- **Texto proporcionado**
La vagancia, ese corrupto sufragio a la comodidad, tan idolatrado por el ser humano, pergeña el panorama tecnológico. Ese tesón por ahorrar esfuerzo, que se encubre o se excusa con la afabilidad de la facilitación, conducirá, inexorablemente, a la perdición.
Sin embargo, es el esfuerzo lo que ha hecho evolucionar al ser humano. Sin el sacrificio, sin el tesón, sin la dedicación, sin el sudor no hay superación, ni hay meta. El cerebro es como un músculo que debe ser ejercitado para evitar la atrofia, al igual que ocurre con la destreza física. Hoy, nos vanagloriamos de que una máquina alimentada con el frondoso saber de la Humanidad (decreto la mayúscula) y dotada con facultades de autodesarrollo, de aprender de la experiencia adquirida con cada ejecución ordenada y del conocimiento inyectado con cada versículo trasladado, es competente para escribir una novela, componer una pieza musical, redactar una carta oficial, llevar a cabo una ecuación matemática, emitir un informe, elaborar una demanda, llegar a conclusiones o adoptar decisiones ante problemas formulados o acontecidos. Actividades que requieren de procesos analíticos, racionales y prácticos. Y hacerlo, atención, del modo más completo y cuidadoso admisible y a una velocidad vertiginosa, celeridad medida en segundos.

- **Datos proporcionados**
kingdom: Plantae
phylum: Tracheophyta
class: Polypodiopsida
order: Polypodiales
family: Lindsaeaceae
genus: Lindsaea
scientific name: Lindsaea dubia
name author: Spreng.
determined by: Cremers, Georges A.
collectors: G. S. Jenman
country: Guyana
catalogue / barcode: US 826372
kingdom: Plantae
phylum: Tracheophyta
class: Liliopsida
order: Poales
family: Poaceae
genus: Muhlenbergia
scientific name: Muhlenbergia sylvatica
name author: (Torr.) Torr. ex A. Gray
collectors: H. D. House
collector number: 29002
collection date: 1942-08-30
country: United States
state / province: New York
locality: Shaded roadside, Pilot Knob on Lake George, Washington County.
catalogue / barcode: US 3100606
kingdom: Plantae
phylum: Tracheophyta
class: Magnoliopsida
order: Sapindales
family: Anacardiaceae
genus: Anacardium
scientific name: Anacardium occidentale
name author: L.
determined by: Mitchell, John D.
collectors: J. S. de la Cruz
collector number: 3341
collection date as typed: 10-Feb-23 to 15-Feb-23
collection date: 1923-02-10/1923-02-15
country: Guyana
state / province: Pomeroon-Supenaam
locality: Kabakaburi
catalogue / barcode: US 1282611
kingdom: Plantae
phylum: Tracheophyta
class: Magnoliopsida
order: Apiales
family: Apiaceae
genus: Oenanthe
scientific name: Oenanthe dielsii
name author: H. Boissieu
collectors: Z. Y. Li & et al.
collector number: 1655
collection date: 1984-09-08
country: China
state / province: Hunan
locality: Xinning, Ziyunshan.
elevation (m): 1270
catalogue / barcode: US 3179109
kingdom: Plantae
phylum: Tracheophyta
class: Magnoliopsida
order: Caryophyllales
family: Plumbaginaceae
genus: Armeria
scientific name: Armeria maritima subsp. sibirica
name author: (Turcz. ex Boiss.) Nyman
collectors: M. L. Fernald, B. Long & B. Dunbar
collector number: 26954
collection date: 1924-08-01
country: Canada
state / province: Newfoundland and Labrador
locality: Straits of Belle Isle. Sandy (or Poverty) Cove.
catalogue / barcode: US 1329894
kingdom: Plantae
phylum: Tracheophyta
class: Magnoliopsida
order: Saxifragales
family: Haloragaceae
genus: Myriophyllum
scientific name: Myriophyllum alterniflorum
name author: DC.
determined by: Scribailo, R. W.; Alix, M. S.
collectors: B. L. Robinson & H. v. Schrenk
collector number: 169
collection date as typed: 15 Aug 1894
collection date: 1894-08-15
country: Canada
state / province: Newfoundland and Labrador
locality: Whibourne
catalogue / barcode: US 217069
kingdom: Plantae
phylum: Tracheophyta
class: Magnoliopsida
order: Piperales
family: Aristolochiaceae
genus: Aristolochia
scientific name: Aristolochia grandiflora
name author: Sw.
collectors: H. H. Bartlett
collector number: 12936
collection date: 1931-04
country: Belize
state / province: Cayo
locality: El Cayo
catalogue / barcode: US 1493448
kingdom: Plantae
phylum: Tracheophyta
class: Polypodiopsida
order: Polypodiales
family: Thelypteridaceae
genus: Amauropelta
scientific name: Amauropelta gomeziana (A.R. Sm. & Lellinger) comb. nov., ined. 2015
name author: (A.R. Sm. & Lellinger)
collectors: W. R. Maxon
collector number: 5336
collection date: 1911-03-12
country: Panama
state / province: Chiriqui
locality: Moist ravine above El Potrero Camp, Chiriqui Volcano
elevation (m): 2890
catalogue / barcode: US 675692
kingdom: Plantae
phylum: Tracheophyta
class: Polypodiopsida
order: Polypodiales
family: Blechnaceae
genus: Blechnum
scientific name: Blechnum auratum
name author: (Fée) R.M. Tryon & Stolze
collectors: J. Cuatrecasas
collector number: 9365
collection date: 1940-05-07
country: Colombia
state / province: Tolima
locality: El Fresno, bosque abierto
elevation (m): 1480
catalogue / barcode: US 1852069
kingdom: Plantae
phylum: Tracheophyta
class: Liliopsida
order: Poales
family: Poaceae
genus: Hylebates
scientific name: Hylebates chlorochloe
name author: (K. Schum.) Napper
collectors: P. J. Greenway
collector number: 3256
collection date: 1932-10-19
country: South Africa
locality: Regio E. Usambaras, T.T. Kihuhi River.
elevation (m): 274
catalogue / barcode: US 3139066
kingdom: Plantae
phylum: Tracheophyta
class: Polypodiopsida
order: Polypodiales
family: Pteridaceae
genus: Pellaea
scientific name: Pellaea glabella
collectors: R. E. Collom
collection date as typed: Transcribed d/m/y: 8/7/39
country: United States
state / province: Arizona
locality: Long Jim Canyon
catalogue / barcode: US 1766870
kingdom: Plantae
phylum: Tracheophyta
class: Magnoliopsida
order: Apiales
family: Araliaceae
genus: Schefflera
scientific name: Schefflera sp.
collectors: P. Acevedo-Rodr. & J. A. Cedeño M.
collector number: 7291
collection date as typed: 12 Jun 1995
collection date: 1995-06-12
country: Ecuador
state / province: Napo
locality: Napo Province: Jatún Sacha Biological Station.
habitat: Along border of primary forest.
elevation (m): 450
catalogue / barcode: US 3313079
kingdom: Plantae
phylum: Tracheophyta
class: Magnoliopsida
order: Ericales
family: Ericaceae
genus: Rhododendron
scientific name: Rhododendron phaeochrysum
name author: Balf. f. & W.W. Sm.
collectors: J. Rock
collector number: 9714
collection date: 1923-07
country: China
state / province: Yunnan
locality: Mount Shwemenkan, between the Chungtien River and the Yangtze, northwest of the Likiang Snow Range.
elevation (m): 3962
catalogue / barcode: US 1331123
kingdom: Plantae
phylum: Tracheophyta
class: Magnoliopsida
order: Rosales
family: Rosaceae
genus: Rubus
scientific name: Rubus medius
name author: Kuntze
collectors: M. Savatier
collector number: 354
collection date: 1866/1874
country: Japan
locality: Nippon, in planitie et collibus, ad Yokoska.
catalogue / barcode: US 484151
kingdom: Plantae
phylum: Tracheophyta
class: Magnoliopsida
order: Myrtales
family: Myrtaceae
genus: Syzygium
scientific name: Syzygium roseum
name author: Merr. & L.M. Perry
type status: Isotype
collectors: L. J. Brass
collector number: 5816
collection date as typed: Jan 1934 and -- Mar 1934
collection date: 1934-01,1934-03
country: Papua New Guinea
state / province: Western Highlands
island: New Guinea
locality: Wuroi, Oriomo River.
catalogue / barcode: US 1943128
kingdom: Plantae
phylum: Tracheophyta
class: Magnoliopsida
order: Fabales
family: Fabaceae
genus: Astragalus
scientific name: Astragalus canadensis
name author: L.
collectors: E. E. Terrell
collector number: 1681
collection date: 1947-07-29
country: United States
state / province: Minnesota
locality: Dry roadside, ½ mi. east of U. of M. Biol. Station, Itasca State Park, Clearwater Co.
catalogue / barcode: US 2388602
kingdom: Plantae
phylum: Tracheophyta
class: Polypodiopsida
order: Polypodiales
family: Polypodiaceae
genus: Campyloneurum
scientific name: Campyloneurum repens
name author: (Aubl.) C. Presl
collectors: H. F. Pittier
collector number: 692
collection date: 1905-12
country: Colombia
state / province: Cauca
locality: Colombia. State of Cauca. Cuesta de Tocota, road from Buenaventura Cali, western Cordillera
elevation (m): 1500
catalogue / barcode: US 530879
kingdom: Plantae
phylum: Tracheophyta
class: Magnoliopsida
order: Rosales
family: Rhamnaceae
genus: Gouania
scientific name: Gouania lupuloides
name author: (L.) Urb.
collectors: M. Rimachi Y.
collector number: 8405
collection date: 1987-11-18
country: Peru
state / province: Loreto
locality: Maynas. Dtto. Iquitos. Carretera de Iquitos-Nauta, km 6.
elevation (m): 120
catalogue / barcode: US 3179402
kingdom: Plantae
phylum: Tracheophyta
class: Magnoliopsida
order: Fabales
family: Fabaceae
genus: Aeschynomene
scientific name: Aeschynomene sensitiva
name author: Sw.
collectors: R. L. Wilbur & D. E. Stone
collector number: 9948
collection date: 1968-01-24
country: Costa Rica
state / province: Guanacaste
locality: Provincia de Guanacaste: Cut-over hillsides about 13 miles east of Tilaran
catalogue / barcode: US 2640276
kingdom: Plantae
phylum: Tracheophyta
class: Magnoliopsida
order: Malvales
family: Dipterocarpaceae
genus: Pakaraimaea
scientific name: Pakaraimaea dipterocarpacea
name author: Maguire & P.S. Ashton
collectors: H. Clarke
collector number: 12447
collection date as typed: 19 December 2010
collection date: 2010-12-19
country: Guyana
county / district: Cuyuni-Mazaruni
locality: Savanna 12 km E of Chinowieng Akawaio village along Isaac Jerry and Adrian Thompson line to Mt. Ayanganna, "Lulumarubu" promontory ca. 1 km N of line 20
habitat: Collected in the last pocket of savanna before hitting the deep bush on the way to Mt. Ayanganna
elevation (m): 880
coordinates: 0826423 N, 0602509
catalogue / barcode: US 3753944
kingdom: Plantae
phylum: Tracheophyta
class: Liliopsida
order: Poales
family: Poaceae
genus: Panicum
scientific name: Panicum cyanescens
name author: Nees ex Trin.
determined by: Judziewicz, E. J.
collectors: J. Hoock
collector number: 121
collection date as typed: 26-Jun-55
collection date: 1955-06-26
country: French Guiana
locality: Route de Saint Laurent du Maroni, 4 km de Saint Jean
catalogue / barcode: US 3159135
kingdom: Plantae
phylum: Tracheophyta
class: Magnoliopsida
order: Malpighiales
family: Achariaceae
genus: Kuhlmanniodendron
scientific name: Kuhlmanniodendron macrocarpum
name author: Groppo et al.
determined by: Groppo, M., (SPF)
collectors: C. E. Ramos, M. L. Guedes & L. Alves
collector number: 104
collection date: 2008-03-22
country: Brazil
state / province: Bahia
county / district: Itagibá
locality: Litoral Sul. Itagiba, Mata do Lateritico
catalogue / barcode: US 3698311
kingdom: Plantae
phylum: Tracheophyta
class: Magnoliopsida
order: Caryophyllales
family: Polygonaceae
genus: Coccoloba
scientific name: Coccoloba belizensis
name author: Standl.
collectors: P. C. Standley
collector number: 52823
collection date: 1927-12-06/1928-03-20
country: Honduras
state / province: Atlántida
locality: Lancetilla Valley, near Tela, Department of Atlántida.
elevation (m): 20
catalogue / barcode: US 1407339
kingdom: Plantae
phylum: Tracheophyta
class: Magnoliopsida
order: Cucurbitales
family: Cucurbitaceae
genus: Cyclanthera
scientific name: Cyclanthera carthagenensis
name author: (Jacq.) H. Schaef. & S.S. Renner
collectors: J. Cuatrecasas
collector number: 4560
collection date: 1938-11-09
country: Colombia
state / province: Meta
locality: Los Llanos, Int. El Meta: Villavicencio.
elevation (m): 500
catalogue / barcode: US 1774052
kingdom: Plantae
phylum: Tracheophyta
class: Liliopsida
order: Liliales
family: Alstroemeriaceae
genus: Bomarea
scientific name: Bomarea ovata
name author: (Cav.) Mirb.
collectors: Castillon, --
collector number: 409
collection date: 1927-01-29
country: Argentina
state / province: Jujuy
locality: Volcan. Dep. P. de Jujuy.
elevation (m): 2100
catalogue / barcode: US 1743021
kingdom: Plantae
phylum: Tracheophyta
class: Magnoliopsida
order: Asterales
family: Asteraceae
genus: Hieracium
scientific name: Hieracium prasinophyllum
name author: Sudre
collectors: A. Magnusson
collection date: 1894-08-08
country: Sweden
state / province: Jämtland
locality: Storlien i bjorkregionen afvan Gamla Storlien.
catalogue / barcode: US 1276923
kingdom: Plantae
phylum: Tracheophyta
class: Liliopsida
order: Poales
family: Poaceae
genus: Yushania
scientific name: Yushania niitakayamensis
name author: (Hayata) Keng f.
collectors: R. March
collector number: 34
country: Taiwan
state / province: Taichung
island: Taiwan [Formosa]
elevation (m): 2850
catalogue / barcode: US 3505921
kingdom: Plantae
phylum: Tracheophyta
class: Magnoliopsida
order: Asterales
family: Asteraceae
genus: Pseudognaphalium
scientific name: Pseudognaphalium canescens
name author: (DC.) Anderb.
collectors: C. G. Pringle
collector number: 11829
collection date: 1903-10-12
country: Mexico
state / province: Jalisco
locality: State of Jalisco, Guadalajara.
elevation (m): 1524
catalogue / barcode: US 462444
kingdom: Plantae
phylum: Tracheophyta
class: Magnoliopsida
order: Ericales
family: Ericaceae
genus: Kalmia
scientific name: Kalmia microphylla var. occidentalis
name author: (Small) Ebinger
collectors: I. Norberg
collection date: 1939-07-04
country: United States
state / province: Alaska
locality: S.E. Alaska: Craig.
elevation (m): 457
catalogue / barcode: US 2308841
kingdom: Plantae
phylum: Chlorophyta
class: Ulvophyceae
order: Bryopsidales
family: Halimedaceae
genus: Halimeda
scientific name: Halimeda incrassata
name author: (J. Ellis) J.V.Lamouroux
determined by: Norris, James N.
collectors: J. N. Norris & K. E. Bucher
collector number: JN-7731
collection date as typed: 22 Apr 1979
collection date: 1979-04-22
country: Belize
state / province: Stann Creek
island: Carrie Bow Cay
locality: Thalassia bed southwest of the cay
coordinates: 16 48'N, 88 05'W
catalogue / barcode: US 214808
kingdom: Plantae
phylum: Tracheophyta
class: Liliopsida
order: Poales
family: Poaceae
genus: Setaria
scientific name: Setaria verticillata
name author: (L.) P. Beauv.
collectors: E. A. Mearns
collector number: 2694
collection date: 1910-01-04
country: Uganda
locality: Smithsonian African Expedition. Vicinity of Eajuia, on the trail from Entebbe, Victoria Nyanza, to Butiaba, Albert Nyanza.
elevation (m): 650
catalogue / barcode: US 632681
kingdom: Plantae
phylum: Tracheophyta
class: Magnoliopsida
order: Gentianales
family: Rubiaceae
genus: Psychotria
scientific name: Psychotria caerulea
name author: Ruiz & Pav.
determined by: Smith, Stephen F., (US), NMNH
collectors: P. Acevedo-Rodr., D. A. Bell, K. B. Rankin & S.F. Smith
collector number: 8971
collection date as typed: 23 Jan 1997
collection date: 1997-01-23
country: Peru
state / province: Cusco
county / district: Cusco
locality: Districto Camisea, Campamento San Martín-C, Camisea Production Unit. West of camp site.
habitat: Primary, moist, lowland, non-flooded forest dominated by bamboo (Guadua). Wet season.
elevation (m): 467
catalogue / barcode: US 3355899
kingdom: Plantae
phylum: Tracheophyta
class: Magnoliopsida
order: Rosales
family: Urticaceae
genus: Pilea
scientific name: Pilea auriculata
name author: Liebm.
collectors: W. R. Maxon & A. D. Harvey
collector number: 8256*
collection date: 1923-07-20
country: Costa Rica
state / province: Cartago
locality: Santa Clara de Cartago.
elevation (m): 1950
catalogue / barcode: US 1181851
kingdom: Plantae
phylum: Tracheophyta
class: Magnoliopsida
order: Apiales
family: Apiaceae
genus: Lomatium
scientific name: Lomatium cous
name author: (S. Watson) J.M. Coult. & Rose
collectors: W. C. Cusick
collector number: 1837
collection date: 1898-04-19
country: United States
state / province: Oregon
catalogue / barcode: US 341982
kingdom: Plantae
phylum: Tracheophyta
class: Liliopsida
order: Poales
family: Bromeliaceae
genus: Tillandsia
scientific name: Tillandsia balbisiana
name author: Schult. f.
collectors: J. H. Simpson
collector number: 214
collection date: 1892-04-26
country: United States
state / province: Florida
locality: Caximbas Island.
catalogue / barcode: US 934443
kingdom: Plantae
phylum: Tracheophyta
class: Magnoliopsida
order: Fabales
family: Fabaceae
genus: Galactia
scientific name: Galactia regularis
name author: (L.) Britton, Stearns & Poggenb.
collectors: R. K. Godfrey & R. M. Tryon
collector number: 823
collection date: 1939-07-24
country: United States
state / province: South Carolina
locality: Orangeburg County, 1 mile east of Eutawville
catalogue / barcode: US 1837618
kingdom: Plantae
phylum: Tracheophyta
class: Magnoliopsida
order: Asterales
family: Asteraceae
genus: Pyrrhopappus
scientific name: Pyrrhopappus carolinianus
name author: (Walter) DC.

- **Instrucciones**
Continúa el texto sobre la vagancia y la tecnología a partir de su última oración, con el mismo tono y estilo.

- **Espacio de respuesta**
La ciencia, la cibernética, la tecnología, resultado y acicate para la imprescindible evolución humana, consecuencia lógica de e inherente a su existencia, han de tener como misión mejorar la vida del ser humano, allanarla, complementarla. Alcanzar aquellos extremos, realizar aquellas acciones que a la humanidad, aherrojada por unas limitaciones esenciales, le es imposible alcanzar o realizar. Curar enfermedades, resolver incógnitas, apoyar o auxiliar, descubrir. Instrumento para el desarrollo y la evolución (discúlpeseme la insistencia de vocablos) de la humanidad.
A la inteligencia artificial, cuyo objetivo es suplir o prescindir del elemento humano, se le atribuye, además, una conciencia racional o racionalizadora individual, que significa una consciencia de voluntad e independencia, un libre albedrío, que le conferiría, a la postre, una creencia de superioridad idiosincrásica. Y no parece importarnos. Como tampoco las implicaciones intelectuales para el ser humano, el proceso de su idiotismo inminente. Si Internet, con sus respuestas directas e inmediatas, ha provocado el desdén a la investigación sendereada, básico desempeño de fortalecimiento mental, qué desenlace acarreará una herramienta de actuación plena.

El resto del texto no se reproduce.